Making Of 'Discovering a Muse'
Muse was created for a competition called "Discover a Muse". The brief for the competition was to use the model Veronika Kotlajic as a reference or inspiration, and create an image that embodies the terms strong, independent, and sexy. Firstly, I decided I wanted to use a costume concept from an old painting I did a year ago called "Violet" (Fig.01). I figured this competition would be a good opportunity to reinvent this image in a new light and with a much improved skill set.
Concept & Composition
In adapting my old painting within the boundaries of the competition brief, I wanted to create a new pose and also show her face so we could see some resemblance to the model. I really liked the dress and the mask from my original work, so I was after a pose and perspective that would show off the costume whilst maintaining the sense of strength and sex appeal. The dress was inspired by old Victorian-style dresses with the full skirts and flounces. I exposed her legs and kept the fabric long and flowing down the back, almost like a tail. It's a little more contemporary with a slight burlesque feel to it, which I think fit well within the brief. I thought the addition of a skull or mask would help convey dominance, strength and give off the impression of an alpha female.

## Directions
1: Summarize the making-of article about the "Muse" painting in two sentences.
2: Please carry on the making-of article about the "Muse" painting, starting right after its last paragraph.

## Dataset records
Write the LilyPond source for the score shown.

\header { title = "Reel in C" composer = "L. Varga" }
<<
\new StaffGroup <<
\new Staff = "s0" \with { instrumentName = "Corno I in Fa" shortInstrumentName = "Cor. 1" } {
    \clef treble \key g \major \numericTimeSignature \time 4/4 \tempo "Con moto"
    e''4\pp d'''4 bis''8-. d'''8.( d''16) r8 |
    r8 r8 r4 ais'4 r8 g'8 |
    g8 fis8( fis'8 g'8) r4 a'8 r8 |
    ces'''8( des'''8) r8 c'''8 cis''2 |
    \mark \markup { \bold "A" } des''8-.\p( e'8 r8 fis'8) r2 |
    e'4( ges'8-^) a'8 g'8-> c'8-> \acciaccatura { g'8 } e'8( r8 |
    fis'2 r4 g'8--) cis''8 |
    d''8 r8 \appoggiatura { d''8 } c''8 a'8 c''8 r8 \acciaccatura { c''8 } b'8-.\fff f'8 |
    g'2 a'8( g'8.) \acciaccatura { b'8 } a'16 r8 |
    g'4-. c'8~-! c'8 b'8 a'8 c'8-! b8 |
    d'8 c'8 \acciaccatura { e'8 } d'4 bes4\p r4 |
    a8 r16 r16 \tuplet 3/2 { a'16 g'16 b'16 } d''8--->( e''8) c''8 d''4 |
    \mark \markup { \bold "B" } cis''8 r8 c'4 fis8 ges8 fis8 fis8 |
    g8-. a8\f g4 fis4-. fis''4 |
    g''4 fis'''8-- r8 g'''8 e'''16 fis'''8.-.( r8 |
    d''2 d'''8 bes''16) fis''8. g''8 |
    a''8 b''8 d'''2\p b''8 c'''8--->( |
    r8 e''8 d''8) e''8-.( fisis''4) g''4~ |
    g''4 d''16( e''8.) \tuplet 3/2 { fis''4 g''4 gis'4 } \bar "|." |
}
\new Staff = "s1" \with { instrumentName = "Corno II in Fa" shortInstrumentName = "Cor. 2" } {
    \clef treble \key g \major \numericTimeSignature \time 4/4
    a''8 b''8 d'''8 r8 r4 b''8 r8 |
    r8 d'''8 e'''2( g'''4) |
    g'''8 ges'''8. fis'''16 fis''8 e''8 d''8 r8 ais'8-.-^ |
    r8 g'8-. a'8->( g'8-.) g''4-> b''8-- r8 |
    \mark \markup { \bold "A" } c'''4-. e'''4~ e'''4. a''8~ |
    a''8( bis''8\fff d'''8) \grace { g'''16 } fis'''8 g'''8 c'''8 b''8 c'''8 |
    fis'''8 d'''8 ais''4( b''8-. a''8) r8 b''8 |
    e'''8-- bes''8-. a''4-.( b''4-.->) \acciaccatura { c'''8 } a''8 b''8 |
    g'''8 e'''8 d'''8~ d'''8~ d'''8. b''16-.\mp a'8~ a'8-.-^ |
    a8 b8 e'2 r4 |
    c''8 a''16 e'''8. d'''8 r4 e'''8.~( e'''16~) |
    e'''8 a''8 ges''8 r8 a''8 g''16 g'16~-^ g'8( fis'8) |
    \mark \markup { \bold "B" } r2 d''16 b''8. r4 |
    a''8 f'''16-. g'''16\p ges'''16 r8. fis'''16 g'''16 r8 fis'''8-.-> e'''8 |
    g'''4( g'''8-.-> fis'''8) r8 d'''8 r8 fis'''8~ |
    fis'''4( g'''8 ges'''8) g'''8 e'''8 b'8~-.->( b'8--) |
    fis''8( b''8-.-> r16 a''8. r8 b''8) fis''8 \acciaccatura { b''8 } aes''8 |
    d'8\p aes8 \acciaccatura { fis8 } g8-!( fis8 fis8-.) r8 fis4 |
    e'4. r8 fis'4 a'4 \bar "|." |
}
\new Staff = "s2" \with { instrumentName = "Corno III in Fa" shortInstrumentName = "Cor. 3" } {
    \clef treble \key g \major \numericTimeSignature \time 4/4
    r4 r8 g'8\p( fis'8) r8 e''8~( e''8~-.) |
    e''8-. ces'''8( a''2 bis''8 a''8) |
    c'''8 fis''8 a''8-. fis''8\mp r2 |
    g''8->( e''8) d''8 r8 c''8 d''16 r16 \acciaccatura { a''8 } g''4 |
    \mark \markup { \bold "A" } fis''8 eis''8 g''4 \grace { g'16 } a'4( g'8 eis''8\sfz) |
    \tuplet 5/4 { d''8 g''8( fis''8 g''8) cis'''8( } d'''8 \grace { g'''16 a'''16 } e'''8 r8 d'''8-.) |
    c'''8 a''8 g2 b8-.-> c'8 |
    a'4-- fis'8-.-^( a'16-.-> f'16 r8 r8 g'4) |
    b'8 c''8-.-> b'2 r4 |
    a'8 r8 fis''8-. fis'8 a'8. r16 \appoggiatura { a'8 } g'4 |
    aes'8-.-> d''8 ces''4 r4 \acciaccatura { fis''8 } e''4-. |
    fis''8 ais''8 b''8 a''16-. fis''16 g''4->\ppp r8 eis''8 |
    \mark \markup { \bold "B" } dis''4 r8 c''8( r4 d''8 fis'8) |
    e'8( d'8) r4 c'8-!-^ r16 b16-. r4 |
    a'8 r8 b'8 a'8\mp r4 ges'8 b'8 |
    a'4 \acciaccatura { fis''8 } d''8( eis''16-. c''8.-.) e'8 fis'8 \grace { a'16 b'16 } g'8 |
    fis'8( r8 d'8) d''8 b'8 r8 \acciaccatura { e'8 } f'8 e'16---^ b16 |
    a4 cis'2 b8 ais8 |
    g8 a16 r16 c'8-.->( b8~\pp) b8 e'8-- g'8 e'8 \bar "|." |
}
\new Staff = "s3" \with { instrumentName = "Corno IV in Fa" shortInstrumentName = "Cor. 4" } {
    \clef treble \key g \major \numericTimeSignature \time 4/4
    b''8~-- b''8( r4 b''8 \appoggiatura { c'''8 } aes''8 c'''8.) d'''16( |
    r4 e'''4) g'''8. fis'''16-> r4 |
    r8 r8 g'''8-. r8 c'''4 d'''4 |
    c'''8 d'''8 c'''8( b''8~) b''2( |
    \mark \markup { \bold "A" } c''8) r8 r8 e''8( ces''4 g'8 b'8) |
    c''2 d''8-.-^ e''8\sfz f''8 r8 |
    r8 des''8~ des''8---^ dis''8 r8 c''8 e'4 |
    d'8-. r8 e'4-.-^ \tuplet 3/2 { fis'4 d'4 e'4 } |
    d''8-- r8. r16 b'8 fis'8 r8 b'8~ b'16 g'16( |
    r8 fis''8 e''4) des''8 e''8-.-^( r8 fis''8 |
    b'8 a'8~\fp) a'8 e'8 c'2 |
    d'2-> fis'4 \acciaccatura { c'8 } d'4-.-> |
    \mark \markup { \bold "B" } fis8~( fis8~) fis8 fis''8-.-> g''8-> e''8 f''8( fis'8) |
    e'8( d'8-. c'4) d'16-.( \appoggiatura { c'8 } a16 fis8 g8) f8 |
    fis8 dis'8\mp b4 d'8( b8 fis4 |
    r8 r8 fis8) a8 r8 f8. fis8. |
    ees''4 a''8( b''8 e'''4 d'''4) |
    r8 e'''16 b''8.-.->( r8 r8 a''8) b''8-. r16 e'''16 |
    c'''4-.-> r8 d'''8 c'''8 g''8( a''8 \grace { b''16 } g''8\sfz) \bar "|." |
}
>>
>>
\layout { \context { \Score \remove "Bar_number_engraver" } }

## Final answers
1: "Muse" was made for the "Discover a Muse" competition, whose brief called for an image using the model Veronika Kotlajic as reference or inspiration and embodying the terms strong, independent, and sexy, and the artist chose to reinvent the costume concept from an earlier painting called "Violet." The new version keeps the original's dress and mask but adds a new pose that shows her face, with a Victorian-inspired dress that exposes her legs and flows long down the back, plus a skull or mask to convey dominance and strength.

2:
The first step was to sketch out a couple of quick drafts to explore the themes I needed to communicate in the painting (Fig.2a - 2b). I decided to go with the first sketch (Fig.2a) because it had a good balance of all the elements I wanted and also incorporated the mask more so than the second draft. The downward perspective was more interesting to me, showed off the flowing design of the dress and gave me adequate room to show her face. The arm posture reminded me of strength and impatience while crossed bare legs illustrated her allure. I also liked the downward spotlight lighting because it isolated the main character by cutting down on distraction from too much background detail.
Refining the Composition
Once my composition was planned out, I drew up a refined line drawing of the main subjects. Afterwards, I went ahead and blocked in the color scheme and the lighting (Fig.03 - 04). At this point I knew that I wanted her dress to remain a deep purple color with a slight satin feel. The purple hue was chosen because it originally reminded me of a bright threat display; similar to various poisonous animals that warn off danger (fitting I thought). Her skin was initially intended to be pale, but since she was positioned amongst cooler surroundings, a warmer skin tone broke up the color temperatures nicely. The flooring was made out of stone consisting of a light green and brown to complement the dominant colors and serve as an afterthought to the main focus of the image.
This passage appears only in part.